Officials were quick to deny any connection to the blackmail attempt.
"The government's duty is protect its citizens, not to blackmail them," Elnur Aslanov, a government spokesman, told IWPR.
Ismayilova said she did not believe these protestations of innocence. The government was just trying to calm a storm of international criticism that it had failed to anticipate.
"Their response is them trying to protect themselves. They made a mistake – they didn't count on the public reaction. They didn't expect so many organisations to react to their actions. Now they are stepping back," she said.
Ismayilova said she was sure officials were behind the threats against her. She noted a hostile article about her that was published in the government's Yeni Azerbaijan newspaper in the days between her receiving the letter and the video being posted.

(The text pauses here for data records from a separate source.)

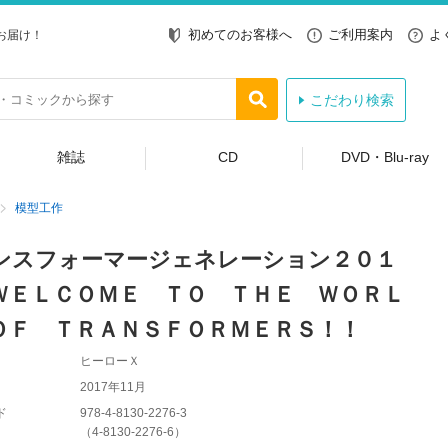
初めてのお客様へ
ご利用案内
よ
お届け！
こだわり検索
雑誌
CD
DVD・Blu-ray
模型工作
ンスフォーマージェネレーション２０１
ＷＥＬＣＯＭＥ ＴＯ ＴＨＥ ＷＯＲＬ
ＯＦ ＴＲＡＮＳＦＯＲＭＥＲＳ！！
ヒーローＸ
2017年11月
ド
978-4-8130-2276-3
（
4-8130-2276-6
）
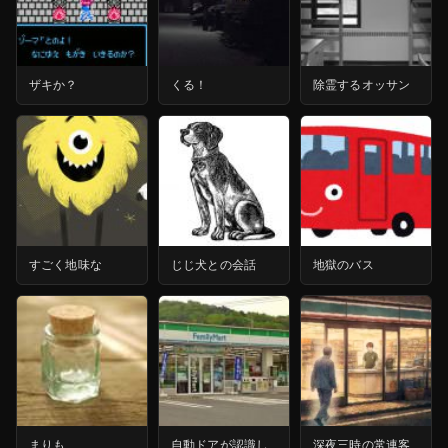
ザキか？
くる！
除霊するオッサン
すごく地味な
じじ犬との会話
地獄のバス
まりも
自動ドアが認識し
深夜三時の常連客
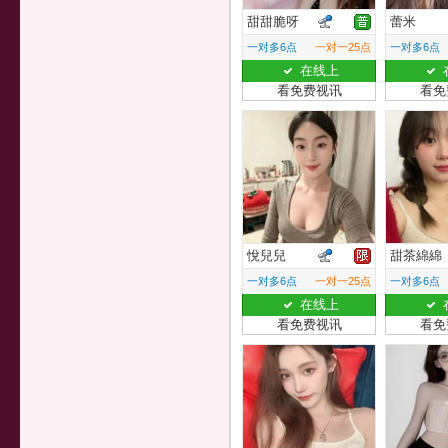
甜甜脆呀
蕾米
一对多6点
一对一25点
一对多6点
在线上
看免费视讯
看免
悅兒兒
甜茶綿綿
一对多6点
一对一25点
一对多6点
在线上
看免费视讯
看免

"No ordinary citizen of Azerbaijan is powerful enough to make those newspapers write a critical article about me," she said.
The Yeni Azerbaijan article made several unsubstantiated claims that Ismayilova led a life inappropriate for an Azerbaijani woman, it accused her late father of having made money by blackmailing people, and it claimed she had left a job at the broadcaster Voice of America after a scandal there. It also said that the After Work programme which she hosts on RFE/RL was biased.
Hikmet Babaoghlu, editor-in-chief of the newspaper, denied any connection to the blackmail, saying the newspaper had been planning to run the article for a long time.
"We live in a democratic society, where we can write an article and criticise anyone. So we did so," he said.
Babaoghlu declined to answer a question about why it was felt necessary to make claims about the journalist's private life, saying all the relevant information was in the story.
On March 15, the pro-government paper Iki Sahil newspaper also ran an article on Ismayilova – this one claiming her grandmother was Armenian, and that she was immoral and therefore unable to defend the rights of Azeris. Ismayil Hajiyev, the paper's deputy editor-in-chief said the paper had decided to write about the journalist because she had become famous.
And Rashid Hajili, director of the Institute of Media Rights, shared Ismayilova's belief that the attack on her originated high up in the government.
"The fact that articles appeared in two government newspapers makes me believe this originated in the government. The one in Iki Sahil explicitly promoted the video," he said. "I'm not optimistic that it will be investigated properly."
Hajili said it was only the robust response from RFE/RL and international organisations that forced the authorities to launch an investigation at all.
Bahar Muradova, deputy secretary of the ruling Yeni Azerbaijan Party and one of the few women in parliament, said it was unreasonable to accuse the government of for threatening her.
"The Azerbaijani government is not so miserable as to fight with a journalist, especially a female journalist, in such an ugly manner," she said. "It is unacceptable to interfere in someone's private life like that. Those behind it should be found as soon as possible."
Ali Hasanov, who heads the political affairs department in President Aliyev's office, told journalists the case would be investigated thoroughly.
"Those behind the threat and blackmailing must be held to account," he said.
But rights activists in Azerbaijan doubt that the full scale of the crime – for example the installation of hidden cameras in Ismayilova's apartment – will be fully investigated. The Baku city prosecutor is only looking into threats made against her, not blackmail or invasion of privacy.
Arzu Abdullayeva, head of the national committee of the Helsinki Citizen's Assembly, has written to President Aliyev asking for a full investigation.
"It is disgusting. Khadija's courageous work should be valued, not subjected to blackmail. People are very angry about it. Those who signed our petitions wanted us to go further in our criticism," she said. "A journalist gets blackmailed for her work. I don't want Azerbaijan to be associated with things like that."